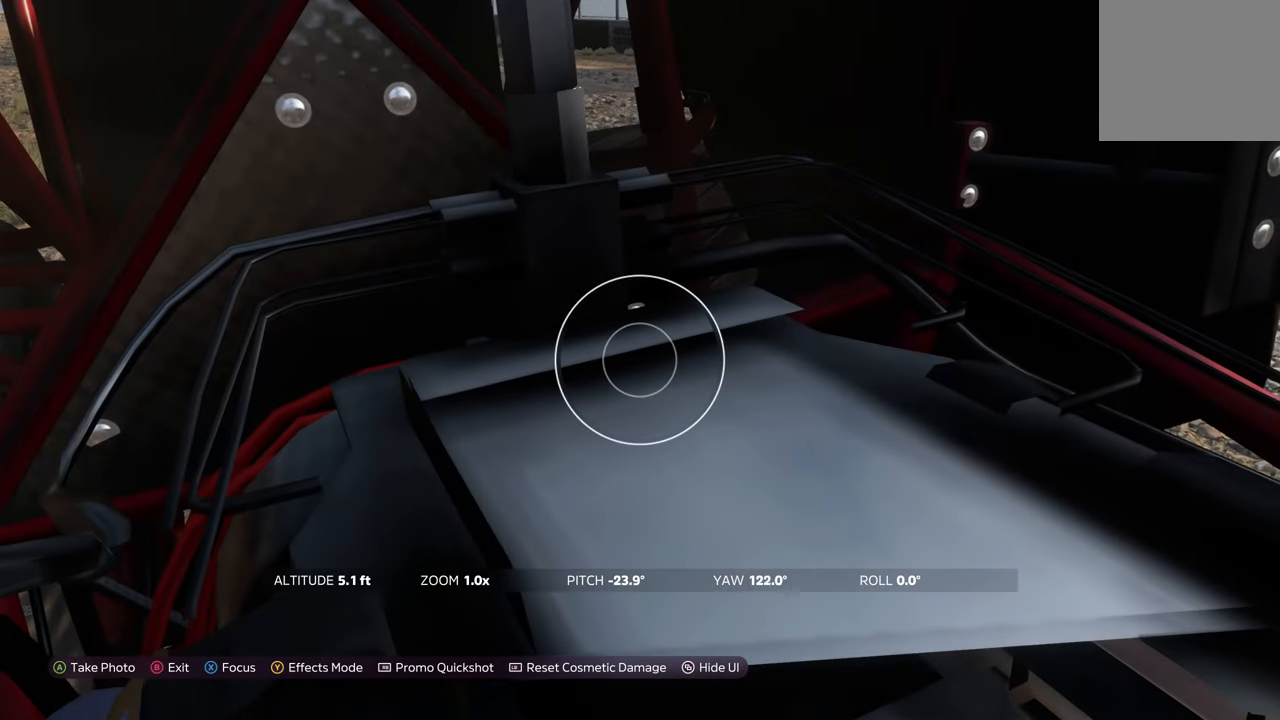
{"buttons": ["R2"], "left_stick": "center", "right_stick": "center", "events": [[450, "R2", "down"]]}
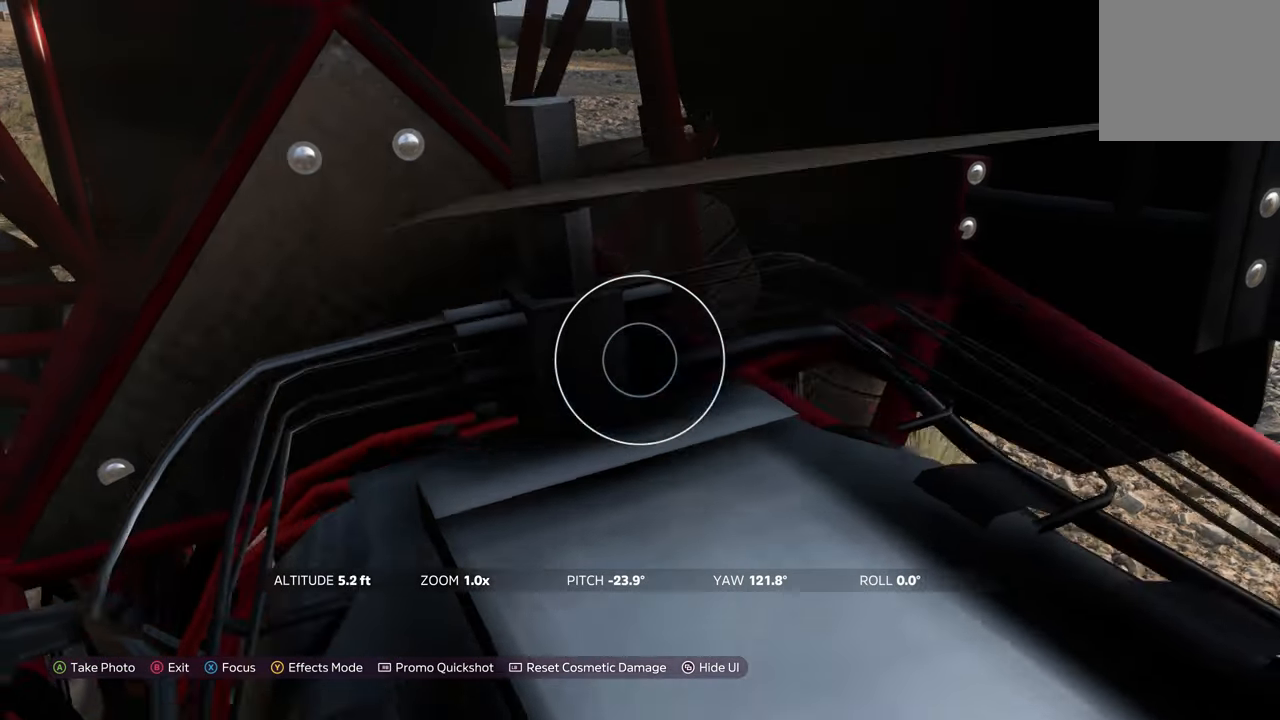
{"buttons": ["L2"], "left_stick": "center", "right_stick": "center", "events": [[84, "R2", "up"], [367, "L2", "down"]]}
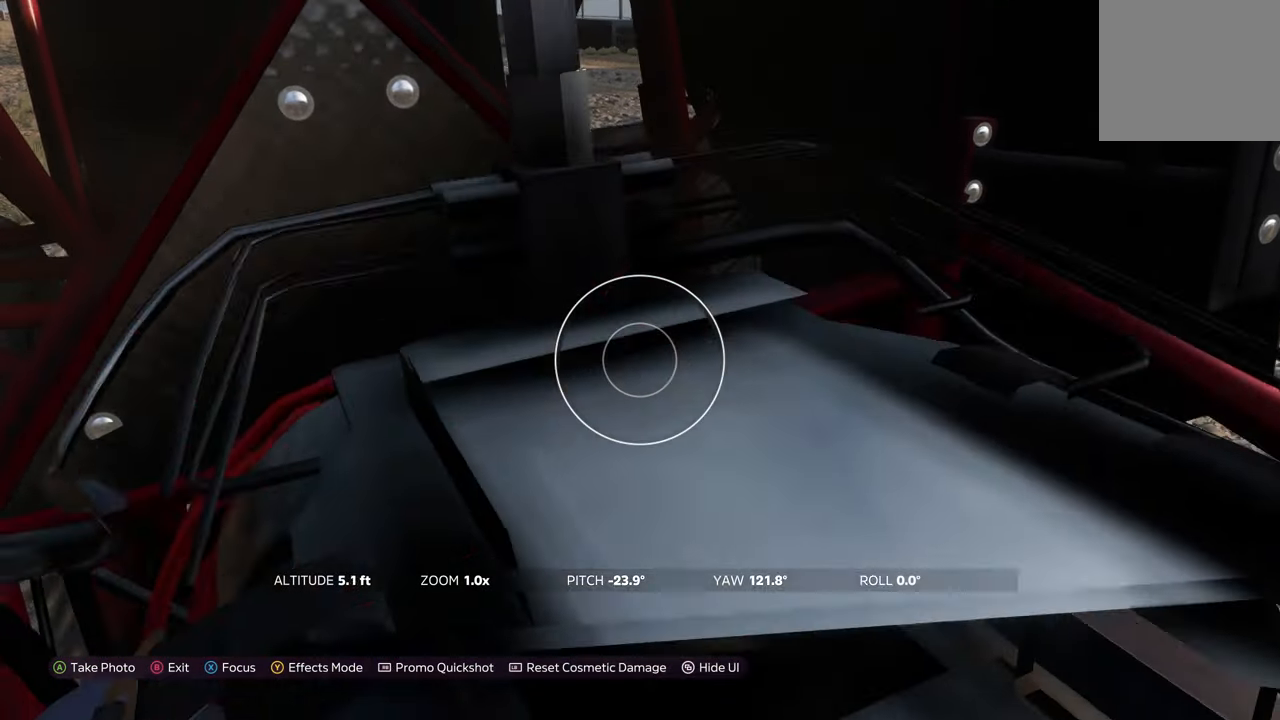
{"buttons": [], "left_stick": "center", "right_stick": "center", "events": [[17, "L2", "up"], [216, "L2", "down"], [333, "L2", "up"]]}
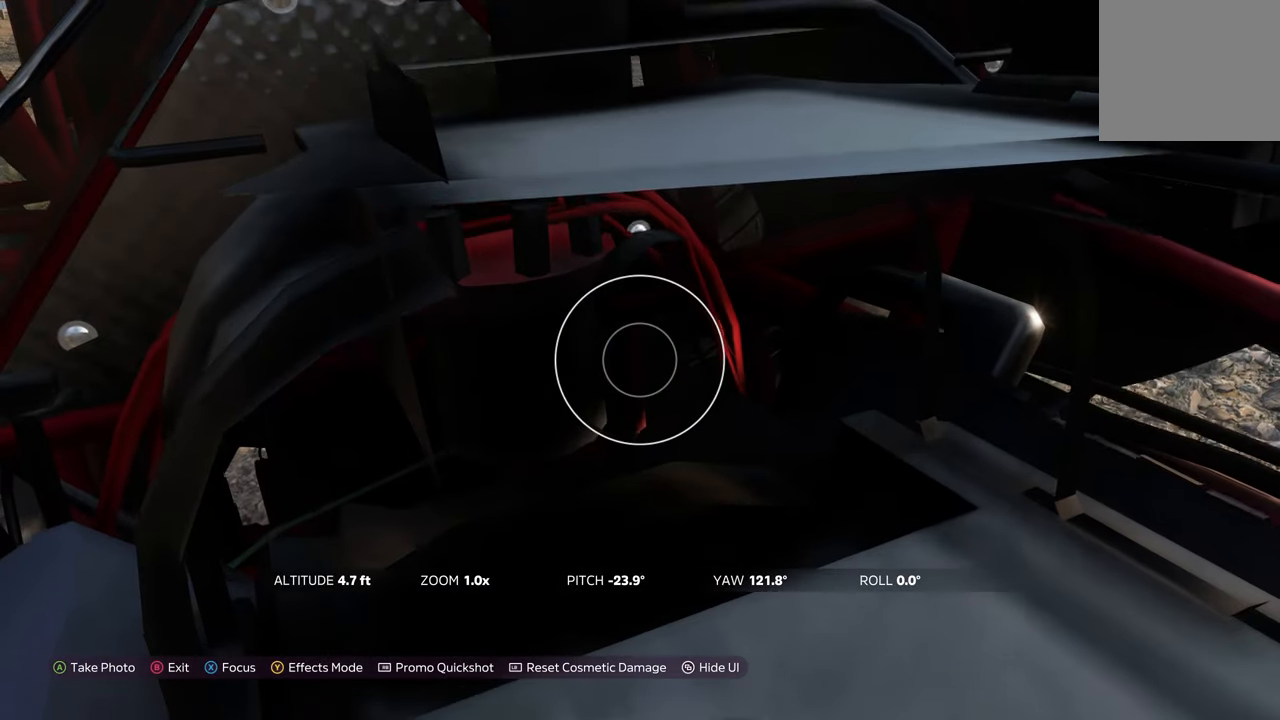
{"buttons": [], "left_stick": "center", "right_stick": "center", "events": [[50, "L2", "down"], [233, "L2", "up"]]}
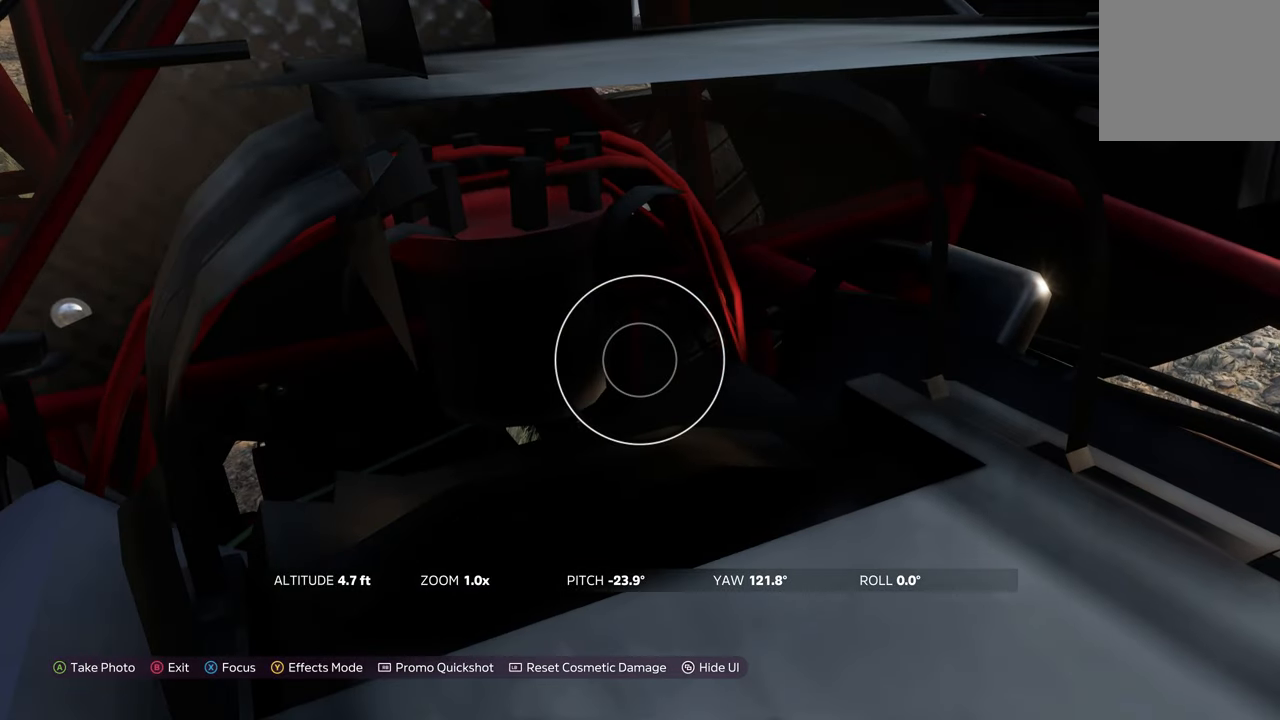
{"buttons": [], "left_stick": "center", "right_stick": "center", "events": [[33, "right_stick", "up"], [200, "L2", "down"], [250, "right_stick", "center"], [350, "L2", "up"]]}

> [How to complete this task]: Please repeat the data above exactly as it appears, pictures excluded.

> [Solution for this task]:
{"buttons": ["R2"], "left_stick": "center", "right_stick": "center", "events": [[450, "R2", "down"]]}
{"buttons": ["L2"], "left_stick": "center", "right_stick": "center", "events": [[84, "R2", "up"], [367, "L2", "down"]]}
{"buttons": [], "left_stick": "center", "right_stick": "center", "events": [[17, "L2", "up"], [216, "L2", "down"], [333, "L2", "up"]]}
{"buttons": [], "left_stick": "center", "right_stick": "center", "events": [[50, "L2", "down"], [233, "L2", "up"]]}
{"buttons": [], "left_stick": "center", "right_stick": "center", "events": [[33, "right_stick", "up"], [200, "L2", "down"], [250, "right_stick", "center"], [350, "L2", "up"]]}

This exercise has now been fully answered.